[[ EXTRACTED MATERIAL open ]]

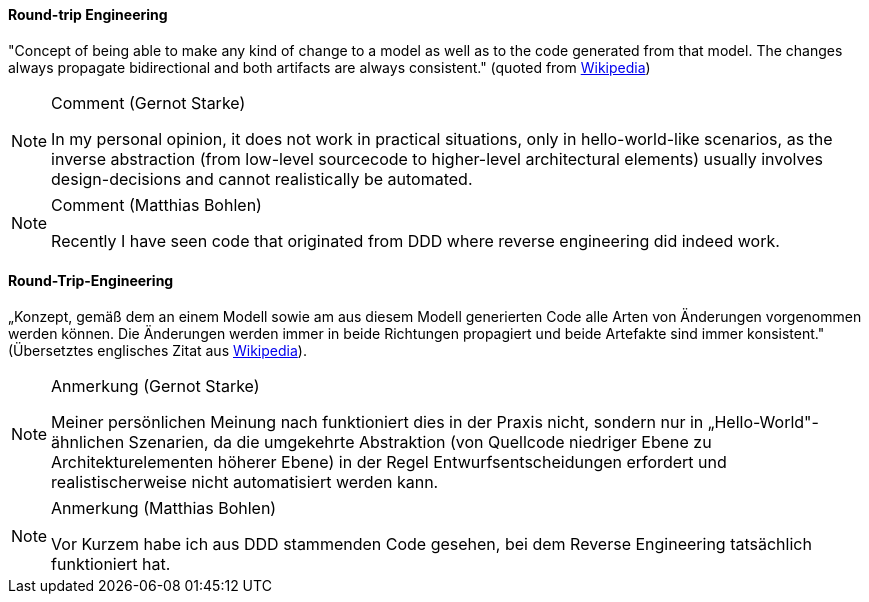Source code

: [#term-round-trip-engineering]

// tag::EN[]
==== Round-trip Engineering

"Concept of being able to make any kind of change to a model as well as to the code generated from that model. The changes always propagate bidirectional and both artifacts are always consistent." (quoted from
  link:https://en.wikipedia.org/wiki/Model-driven_software_development[Wikipedia])

[NOTE]
.Comment (Gernot Starke)
====
In my personal opinion, it does not work in practical situations, only in hello-world-like scenarios, as the inverse abstraction (from low-level sourcecode to higher-level architectural elements) usually involves design-decisions and cannot realistically be automated.
====

[NOTE]
.Comment (Matthias Bohlen)
====
Recently I have seen code that originated from DDD where reverse engineering did indeed work.
====

// end::EN[]

// tag::DE[]
==== Round-Trip-Engineering

„Konzept, gemäß dem an einem Modell sowie am aus diesem Modell
generierten Code alle Arten von Änderungen vorgenommen werden können.
Die Änderungen werden immer in beide Richtungen propagiert und beide
Artefakte sind immer konsistent." (Übersetztes englisches Zitat aus
link:https://en.wikipedia.org/wiki/Model-driven_software_development[Wikipedia]).

[NOTE]
.Anmerkung (Gernot Starke)
====
Meiner persönlichen Meinung nach funktioniert dies in der Praxis
nicht, sondern nur in „Hello-World"-ähnlichen Szenarien, da die
umgekehrte Abstraktion (von Quellcode niedriger Ebene zu
Architekturelementen höherer Ebene) in der Regel
Entwurfsentscheidungen erfordert und realistischerweise nicht
automatisiert werden kann.
====

[NOTE]
.Anmerkung (Matthias Bohlen)
====
Vor Kurzem habe ich aus DDD stammenden Code gesehen, bei dem Reverse
Engineering tatsächlich funktioniert hat.
====

// end::DE[] 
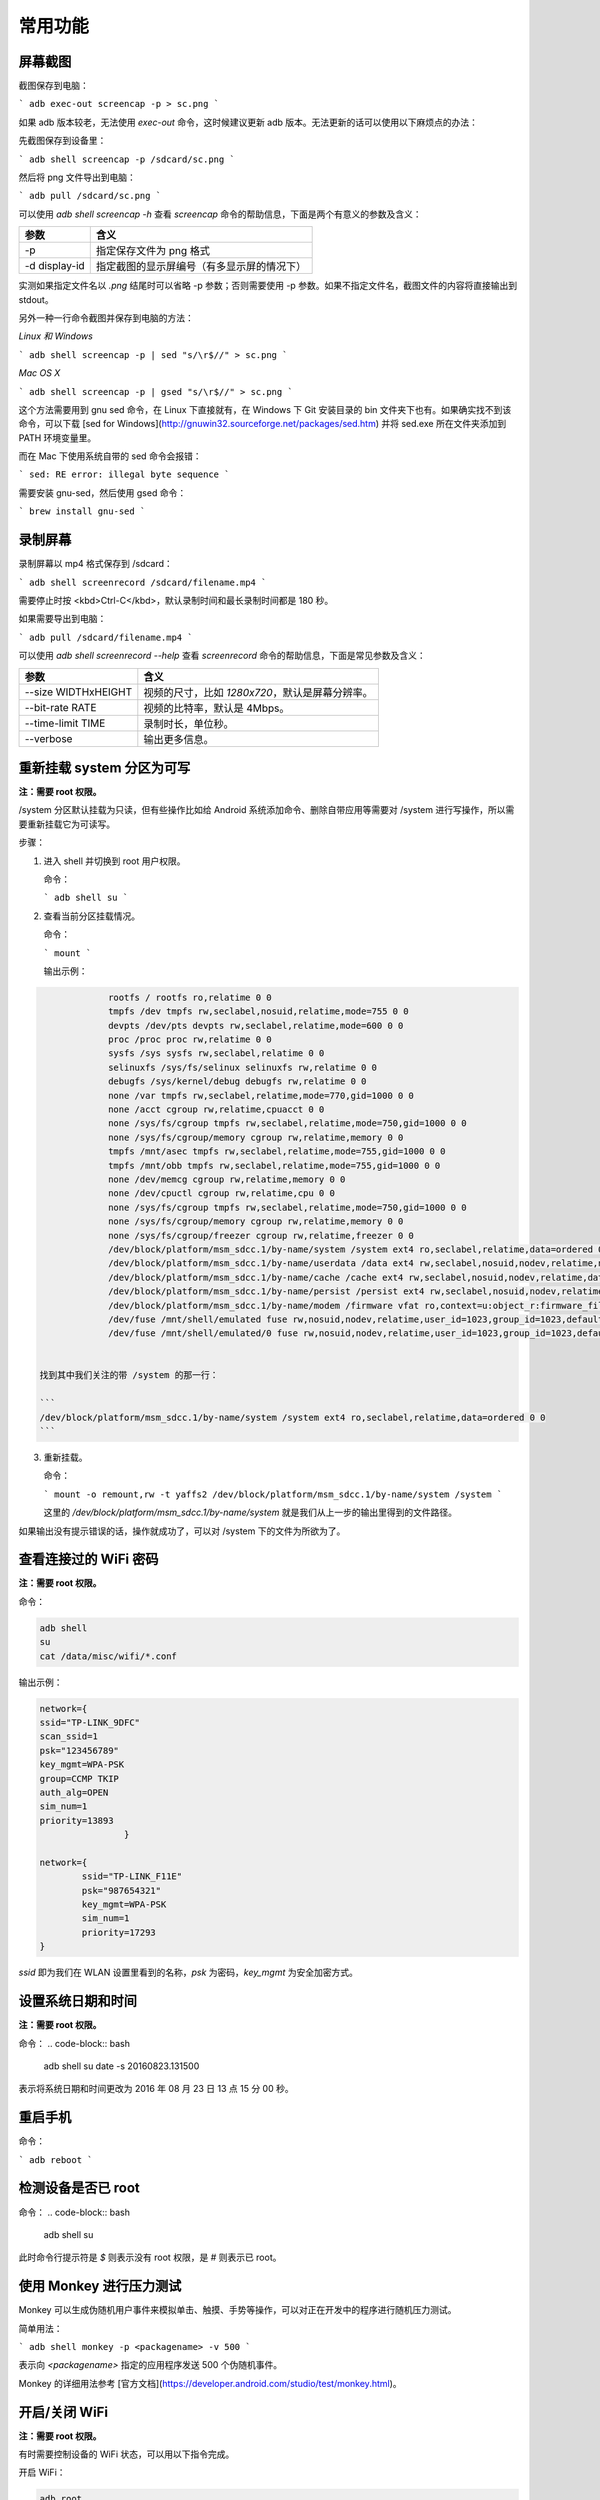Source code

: 常用功能
===============================

屏幕截图
--------------------

截图保存到电脑：

```
adb exec-out screencap -p > sc.png
```

如果 adb 版本较老，无法使用 `exec-out` 命令，这时候建议更新 adb 版本。无法更新的话可以使用以下麻烦点的办法：

先截图保存到设备里：

```
adb shell screencap -p /sdcard/sc.png
```

然后将 png 文件导出到电脑：

```
adb pull /sdcard/sc.png
```

可以使用 `adb shell screencap -h` 查看 `screencap` 命令的帮助信息，下面是两个有意义的参数及含义：

================ =========================================================== 
 参数             含义                                       
================ =========================================================== 
 -p              指定保存文件为 png 格式                    
 -d display-id   指定截图的显示屏编号（有多显示屏的情况下） 
================ =========================================================== 

实测如果指定文件名以 `.png` 结尾时可以省略 -p 参数；否则需要使用 -p 参数。如果不指定文件名，截图文件的内容将直接输出到 stdout。

另外一种一行命令截图并保存到电脑的方法：

*Linux 和 Windows*

```
adb shell screencap -p | sed "s/\r$//" > sc.png
```

*Mac OS X*

```
adb shell screencap -p | gsed "s/\r$//" > sc.png
```

这个方法需要用到 gnu sed 命令，在 Linux 下直接就有，在 Windows 下 Git 安装目录的 bin 文件夹下也有。如果确实找不到该命令，可以下载 [sed for Windows](http://gnuwin32.sourceforge.net/packages/sed.htm) 并将 sed.exe 所在文件夹添加到 PATH 环境变量里。

而在 Mac 下使用系统自带的 sed 命令会报错：

```
sed: RE error: illegal byte sequence
```

需要安装 gnu-sed，然后使用 gsed 命令：

```
brew install gnu-sed
```

录制屏幕
--------------------

录制屏幕以 mp4 格式保存到 /sdcard：

```
adb shell screenrecord /sdcard/filename.mp4
```

需要停止时按 <kbd>Ctrl-C</kbd>，默认录制时间和最长录制时间都是 180 秒。

如果需要导出到电脑：

```
adb pull /sdcard/filename.mp4
```

可以使用 `adb shell screenrecord --help` 查看 `screenrecord` 命令的帮助信息，下面是常见参数及含义：

======================= ==================================================== 
 参数                    含义                                            
======================= ==================================================== 
 --size WIDTHxHEIGHT     视频的尺寸，比如 `1280x720`，默认是屏幕分辨率。 
 --bit-rate RATE         视频的比特率，默认是 4Mbps。                    
 --time-limit TIME       录制时长，单位秒。                              
 --verbose               输出更多信息。                                  
======================= ==================================================== 


重新挂载 system 分区为可写
-------------------------

**注：需要 root 权限。**

/system 分区默认挂载为只读，但有些操作比如给 Android 系统添加命令、删除自带应用等需要对 /system 进行写操作，所以需要重新挂载它为可读写。

步骤：

1. 进入 shell 并切换到 root 用户权限。

   命令：

   ```
   adb shell
   su
   ```

2. 查看当前分区挂载情况。

   命令：

   ```
   mount
   ```

   输出示例：

.. code-block:: bash

   		rootfs / rootfs ro,relatime 0 0
   		tmpfs /dev tmpfs rw,seclabel,nosuid,relatime,mode=755 0 0
   		devpts /dev/pts devpts rw,seclabel,relatime,mode=600 0 0
   		proc /proc proc rw,relatime 0 0
   		sysfs /sys sysfs rw,seclabel,relatime 0 0
   		selinuxfs /sys/fs/selinux selinuxfs rw,relatime 0 0
   		debugfs /sys/kernel/debug debugfs rw,relatime 0 0
   		none /var tmpfs rw,seclabel,relatime,mode=770,gid=1000 0 0
   		none /acct cgroup rw,relatime,cpuacct 0 0
   		none /sys/fs/cgroup tmpfs rw,seclabel,relatime,mode=750,gid=1000 0 0
   		none /sys/fs/cgroup/memory cgroup rw,relatime,memory 0 0
   		tmpfs /mnt/asec tmpfs rw,seclabel,relatime,mode=755,gid=1000 0 0
  		tmpfs /mnt/obb tmpfs rw,seclabel,relatime,mode=755,gid=1000 0 0
   		none /dev/memcg cgroup rw,relatime,memory 0 0
   		none /dev/cpuctl cgroup rw,relatime,cpu 0 0
   		none /sys/fs/cgroup tmpfs rw,seclabel,relatime,mode=750,gid=1000 0 0
   		none /sys/fs/cgroup/memory cgroup rw,relatime,memory 0 0
   		none /sys/fs/cgroup/freezer cgroup rw,relatime,freezer 0 0
   		/dev/block/platform/msm_sdcc.1/by-name/system /system ext4 ro,seclabel,relatime,data=ordered 0 0
   		/dev/block/platform/msm_sdcc.1/by-name/userdata /data ext4 rw,seclabel,nosuid,nodev,relatime,noauto_da_alloc,data=ordered 0 0
   		/dev/block/platform/msm_sdcc.1/by-name/cache /cache ext4 rw,seclabel,nosuid,nodev,relatime,data=ordered 0 0
   		/dev/block/platform/msm_sdcc.1/by-name/persist /persist ext4 rw,seclabel,nosuid,nodev,relatime,data=ordered 0 0
   		/dev/block/platform/msm_sdcc.1/by-name/modem /firmware vfat ro,context=u:object_r:firmware_file:s0,relatime,uid=1000,gid=1000,fmask=0337,dmask=0227,codepage=cp437,iocharset=iso8859-1,shortname=lower,errors=remount-ro 0 0
   		/dev/fuse /mnt/shell/emulated fuse rw,nosuid,nodev,relatime,user_id=1023,group_id=1023,default_permissions,allow_other 0 0
   		/dev/fuse /mnt/shell/emulated/0 fuse rw,nosuid,nodev,relatime,user_id=1023,group_id=1023,default_permissions,allow_other 0 0
  

   找到其中我们关注的带 /system 的那一行：

   ```
   /dev/block/platform/msm_sdcc.1/by-name/system /system ext4 ro,seclabel,relatime,data=ordered 0 0
   ```

3. 重新挂载。

   命令：

   ```
   mount -o remount,rw -t yaffs2 /dev/block/platform/msm_sdcc.1/by-name/system /system
   ```

   这里的 `/dev/block/platform/msm_sdcc.1/by-name/system` 就是我们从上一步的输出里得到的文件路径。

如果输出没有提示错误的话，操作就成功了，可以对 /system 下的文件为所欲为了。

查看连接过的 WiFi 密码
-------------------------

**注：需要 root 权限。**

命令：

.. code-block:: bash
	
	adb shell
	su
	cat /data/misc/wifi/*.conf

输出示例：

.. code-block:: bash
	
	network={
	ssid="TP-LINK_9DFC"
	scan_ssid=1
	psk="123456789"
	key_mgmt=WPA-PSK
	group=CCMP TKIP
	auth_alg=OPEN
	sim_num=1
	priority=13893
			}

	network={
		ssid="TP-LINK_F11E"
		psk="987654321"
		key_mgmt=WPA-PSK
		sim_num=1
		priority=17293
	}




`ssid` 即为我们在 WLAN 设置里看到的名称，`psk` 为密码，`key_mgmt` 为安全加密方式。

设置系统日期和时间
-------------------------
**注：需要 root 权限。**

命令：
.. code-block:: bash

	adb shell
	su
	date -s 20160823.131500

表示将系统日期和时间更改为 2016 年 08 月 23 日 13 点 15 分 00 秒。

重启手机
-------------------------

命令：

```
adb reboot
```

检测设备是否已 root
-------------------------

命令：
.. code-block:: bash

	adb shell
	su


此时命令行提示符是 `$` 则表示没有 root 权限，是 `#` 则表示已 root。

使用 Monkey 进行压力测试
-------------------------

Monkey 可以生成伪随机用户事件来模拟单击、触摸、手势等操作，可以对正在开发中的程序进行随机压力测试。

简单用法：

```
adb shell monkey -p <packagename> -v 500
```

表示向 `<packagename>` 指定的应用程序发送 500 个伪随机事件。

Monkey 的详细用法参考 [官方文档](https://developer.android.com/studio/test/monkey.html)。

开启/关闭 WiFi
-------------------------
**注：需要 root 权限。**

有时需要控制设备的 WiFi 状态，可以用以下指令完成。

开启 WiFi：

.. code-block:: bash

	adb root
	adb shell svc wifi enable


关闭 WiFi：

.. code-block:: bash

	adb root
	adb shell svc wifi disable


若执行成功，输出为空；若未取得 root 权限执行此命令，将执行失败，输出 `Killed`。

[[ EXTRACTED MATERIAL closed ]]

# REQUIRED ACTION
Check each line of the records above for "screencap", and copy those that have it.

# ANSWER TO THE PROBLEM
adb exec-out screencap -p > sc.png
adb shell screencap -p /sdcard/sc.png
可以使用 `adb shell screencap -h` 查看 `screencap` 命令的帮助信息，下面是两个有意义的参数及含义：
adb shell screencap -p | sed "s/\r$//" > sc.png
adb shell screencap -p | gsed "s/\r$//" > sc.png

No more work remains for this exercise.